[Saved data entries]
::::

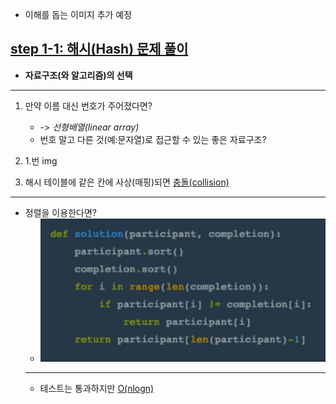 - 이해를 돕는 이미지 추가 예정

## <u>step 1-1: 해시(Hash) 문제 풀이</u>

- **자료구조(와 알고리즘)의 선택**

---

1.  만약 이름 대신 번호가 주어졌다면?

    - -> _선형배열(linear array)_
    - 번호 말고 다른 것(예:문자열)로 접근할 수 있는 좋은 자료구조?

2.  1.번 img
3.  해시 테이블에 같은 칸에 사상(매핑)되면 <u>충돌(collision)</u>

---

- 정렬을 이용한다면?
  - ![ex_screenshot](./img/2.jpg)
  ***
  - 테스트는 통과하지만 <u>O(nlogn)</u>
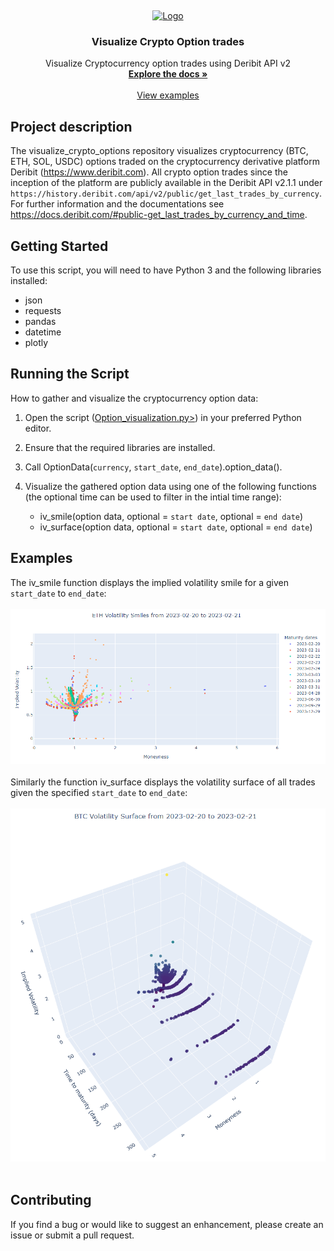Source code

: <a name="readme-top"></a>
<br />
<div align="center">
  <a href="https://github.com/BarendPotijk/visualize_crypto_options/">
    <img src="Images/deribit.png" alt="Logo" width="80" height="80">
  </a>

<h3 align="center">Visualize Crypto Option trades</h3>

  <p align="center">
    Visualize Cryptocurrency option trades using Deribit API v2
    <br />
    <a href="https://github.com/BarendPotijk/visualize_crypto_options/"><strong>Explore the docs »</strong></a>
    <br />
    <br />
    <a href="https://github.com/BarendPotijk/visualize_crypto_options/tree/main/EXAMPLES">View examples </a>
  </p>
</div>

## Project description
The visualize_crypto_options repository visualizes cryptocurrency (BTC, ETH, SOL, USDC) options traded on the cryptocurrency derivative platform Deribit (https://www.deribit.com). 
All crypto option trades since the inception of the platform are publicly available in the Deribit API v2.1.1 under `https://history.deribit.com/api/v2/public/get_last_trades_by_currency`. 
For further information and the documentations see https://docs.deribit.com/#public-get_last_trades_by_currency_and_time. 

## Getting Started ##
To use this script, you will need to have Python 3 and the following libraries installed:

  * json
  * requests
  * pandas
  * datetime
  * plotly

## Running the Script ##

How to gather and visualize the cryptocurrency option data:
  1. Open the script (<a href="https://github.com/BarendPotijk/visualize_crypto_options/blob/main/Option_visualization.py">Option_visualization.py></a>) in your preferred Python editor.
  2. Ensure that the required libraries are installed.
  3. Call OptionData(`currency`, `start_date`, `end_date`).option_data().
  4. Visualize the gathered option data using one of the following functions (the optional time can be used to filter in the intial time range):

      * iv_smile(option data, optional = `start date`, optional = `end date`)
      * iv_surface(option data, optional = `start date`, optional = `end date`)
    

## Examples
The iv_smile function displays the implied volatility smile for a given `start_date` to `end_date`:
<br />
<br />
<a href="https://github.com/BarendPotijk/visualize_crypto_options/blob/main/Images/Implied Volatility Smiles.png">
  <img src="Images/Implied Volatility Smiles.png">
</a>
<br />
<br />
Similarly the function iv_surface displays the volatility surface of all trades given the specified `start_date` to `end_date`:
<br />
<br />
<a href="https://github.com/BarendPotijk/visualize_crypto_options/blob/main/Images/Implied Volatility Surface.png">
  <img src="Images/Implied Volatility Surface.png">
</a>
<br /> 
<br />
## Contributing ##
If you find a bug or would like to suggest an enhancement, please create an issue or submit a pull request.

::::

Note down each line above where the word "given" occurs.

--- EXPECTED OUTPUT ---
The iv_smile function displays the implied volatility smile for a given `start_date` to `end_date`:
Similarly the function iv_surface displays the volatility surface of all trades given the specified `start_date` to `end_date`:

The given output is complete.